— Start Document section —

The Hunter Biden Who Could Have Been
Since Sunday night’s announcement of an expansive pardon for Hunter Biden, a generous gift from a wayward father to his wayward son, the press has been full of commentary ranging from serious to comical, from approval to horror.
“How dare he abuse the pardon privilege,” some say, “a privilege intended for rare moments of generosity and compassion, and for times when deserving convicts were clearly the victims of a miscarriage of justice.” Whether one agrees or not, this is a worthy discussion to have, as the development of a welfare state, a secular society, lawless cities, and open borders has added layers of complexity to our criminal justice system.
“It’s proof that the pardon privilege should be reformed through constitutional amendment,” say others, who believe that in an era in which corrupt politicians can attain the levers of power, those levers require more constraints than our thoughtful but idealistic Framers thought necessary. That is another worthy discussion, as our political class has indeed sunk far below the standards held in the days of Washington, Morris, and Jay.
Then there are the chronic forgivers, who think it unreasonable to set any standards for behavior and are happy to give anyone a second chance. “A generous father rightly used his office to give his son a break,” they say. “What caring father wouldn’t?” Such a generous, forgiving expression calls to mind Frank Sinatra’s famous zinger when asked why he had married a naïve starlet 30 years his junior: “I finally found a broad I could cheat on!”

— End Document section —

• **Aim**:
Rewrite the essay on the Hunter Biden pardon from "The Hunter Biden" up to and including "criminal justice system.", substituting "errant" for "wayward" wherever it occurs. The entries placed after this essay are not required for any of the work.

— Start Data extract —

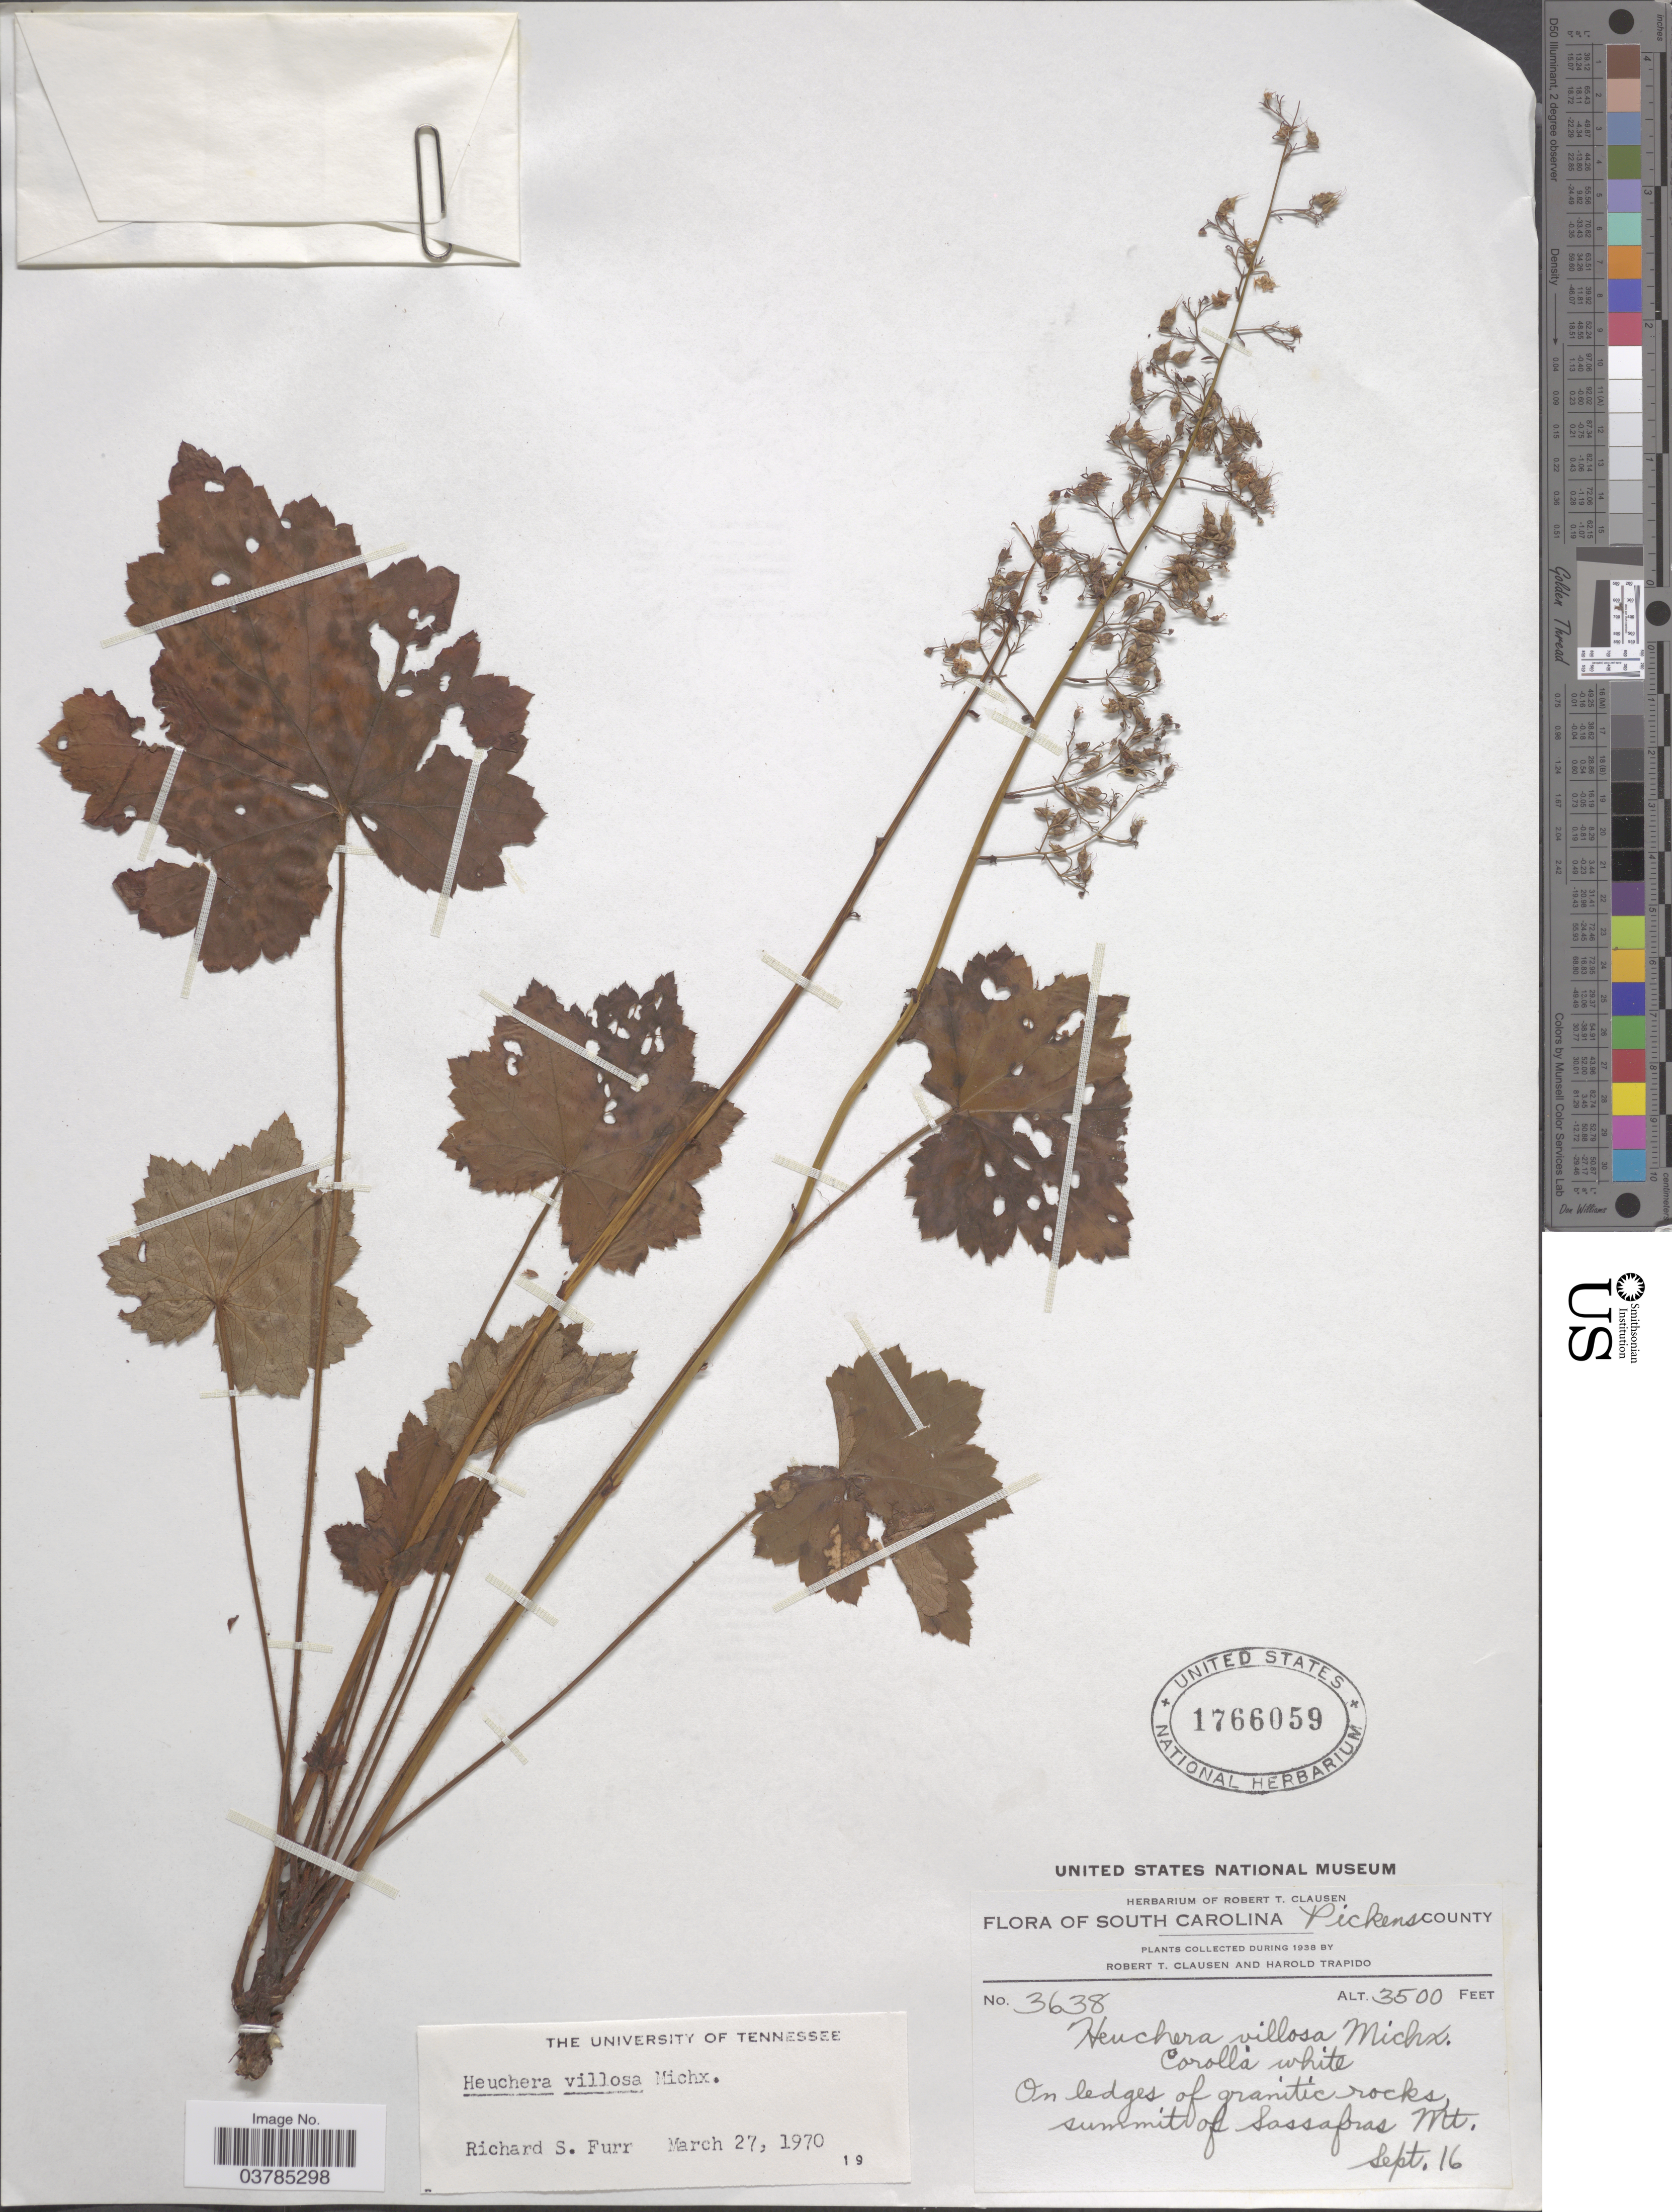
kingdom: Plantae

— End Data extract —
— Start Data extract —

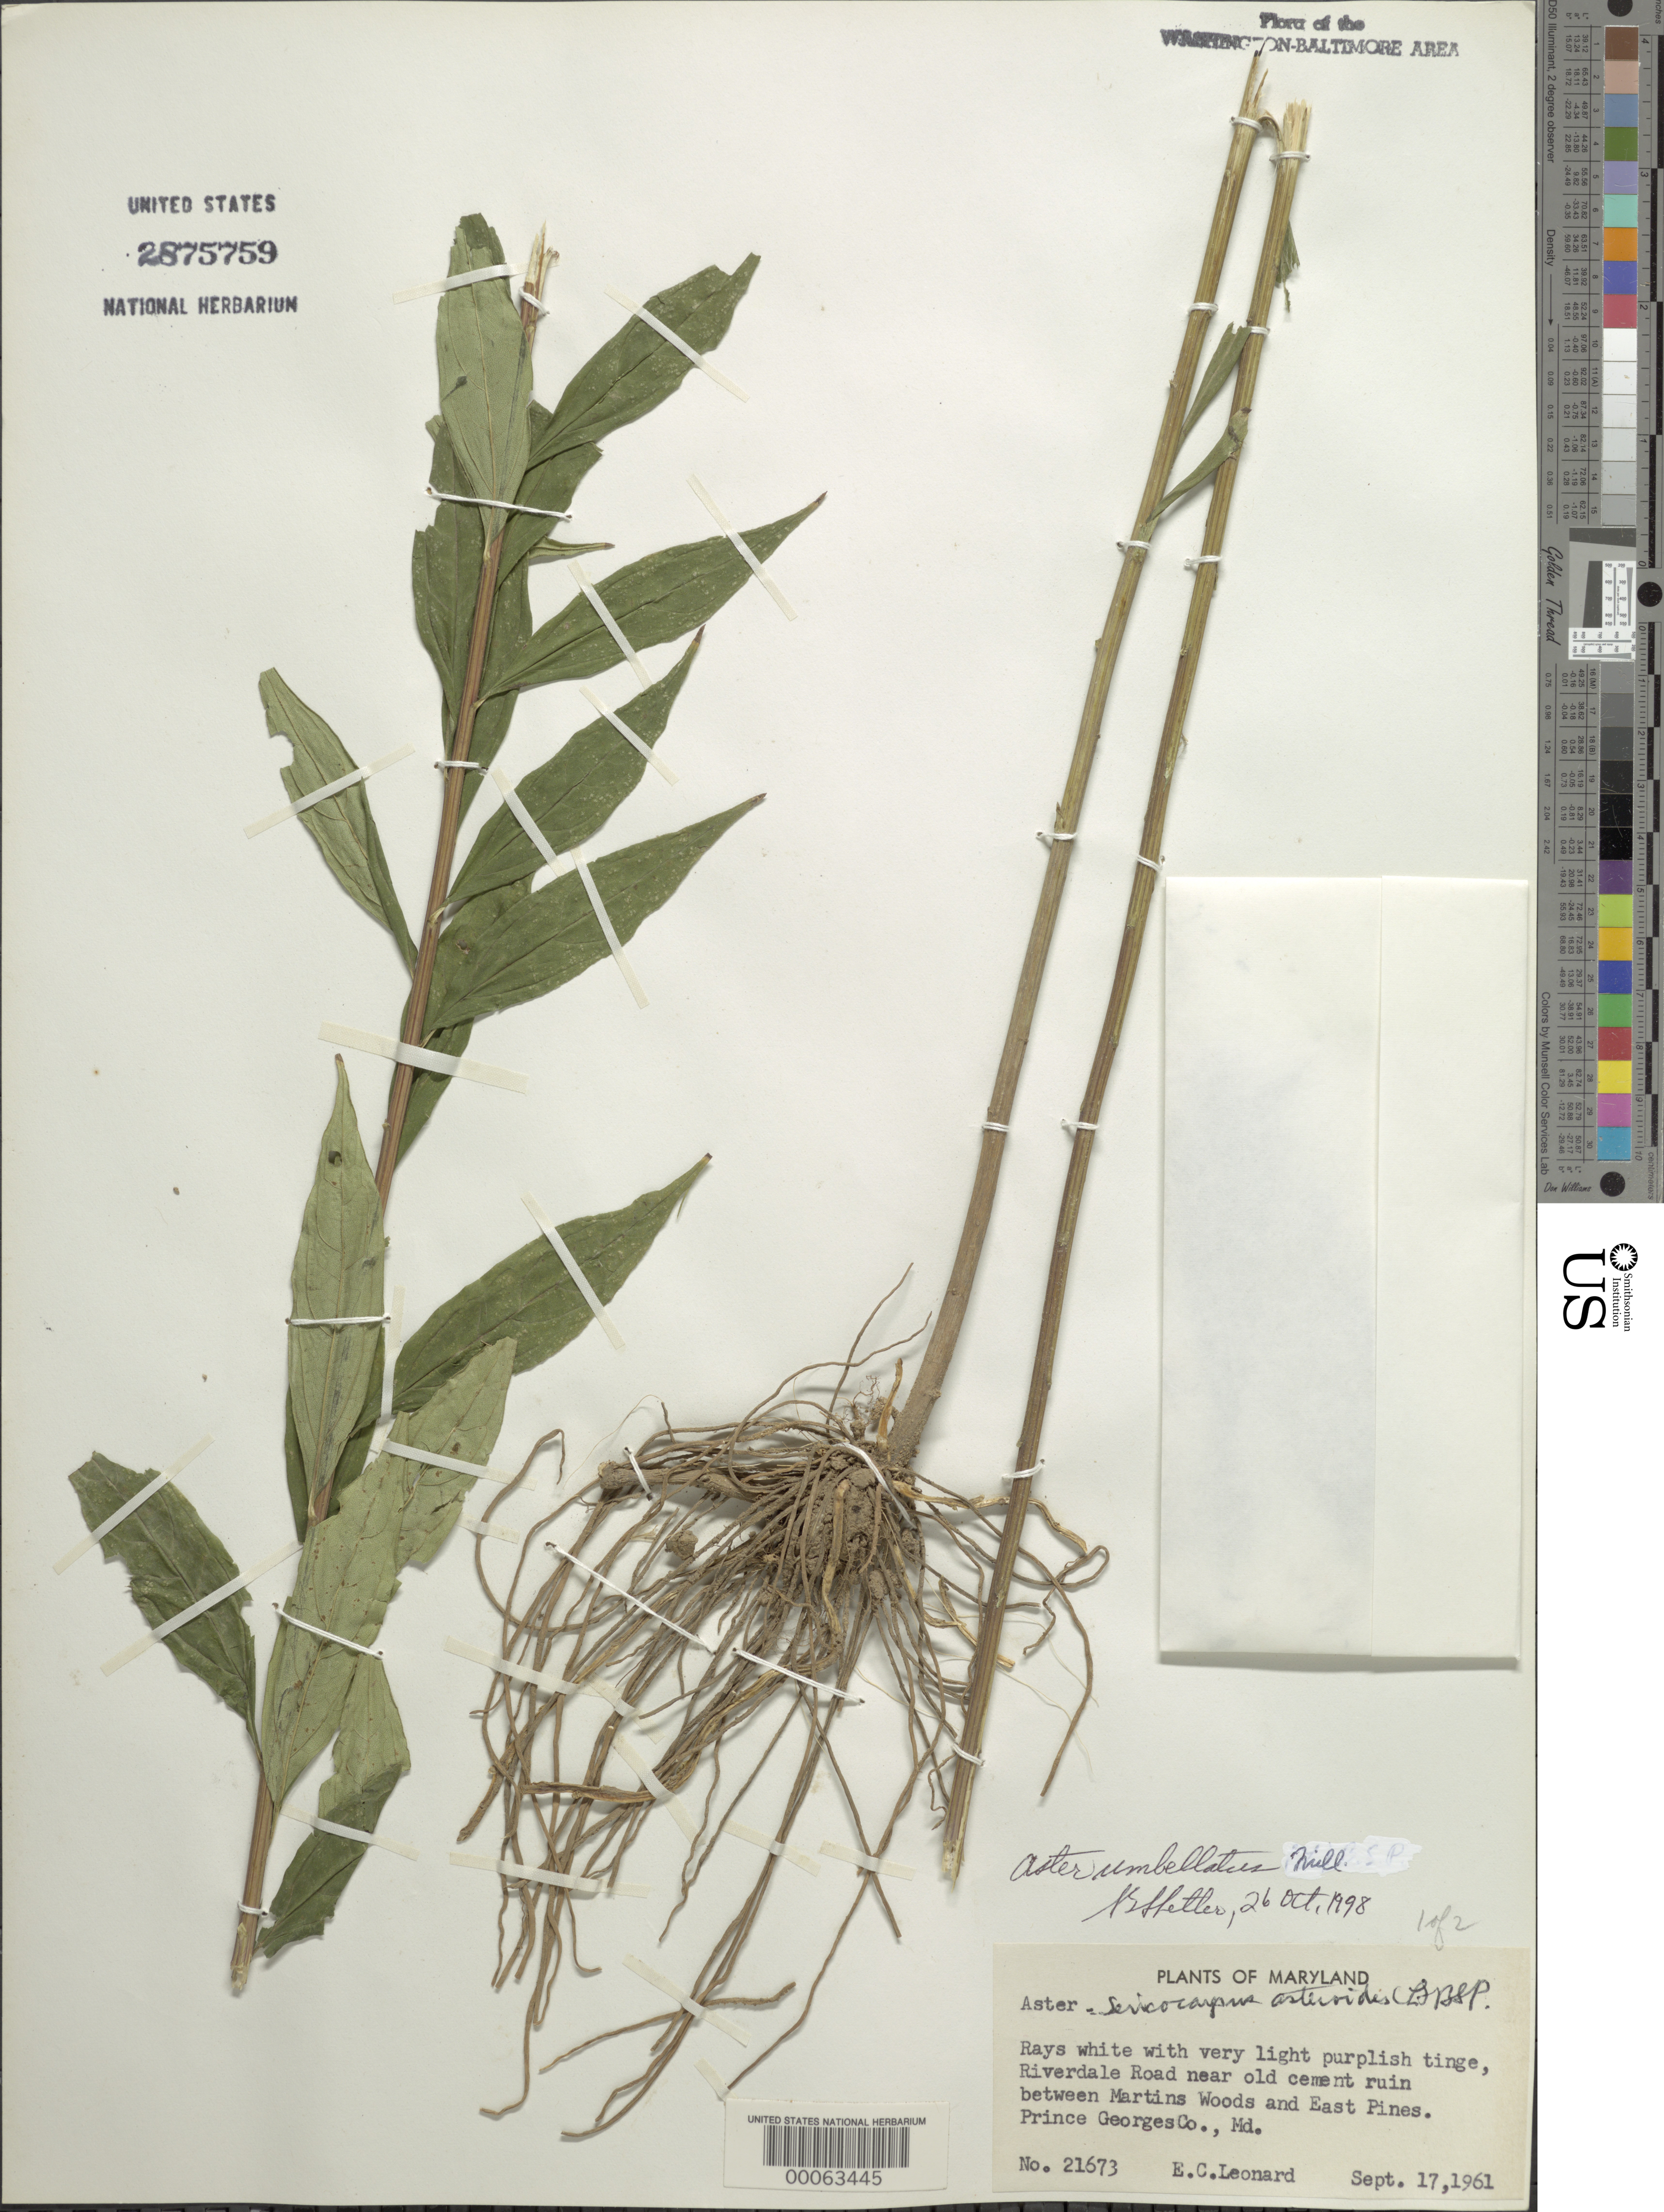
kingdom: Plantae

— End Data extract —

• **Answer to the problem**:
The Hunter Biden Who Could Have Been
Since Sunday night’s announcement of an expansive pardon for Hunter Biden, a generous gift from a errant father to his errant son, the press has been full of commentary ranging from serious to comical, from approval to horror.
“How dare he abuse the pardon privilege,” some say, “a privilege intended for rare moments of generosity and compassion, and for times when deserving convicts were clearly the victims of a miscarriage of justice.” Whether one agrees or not, this is a worthy discussion to have, as the development of a welfare state, a secular society, lawless cities, and open borders has added layers of complexity to our criminal justice system.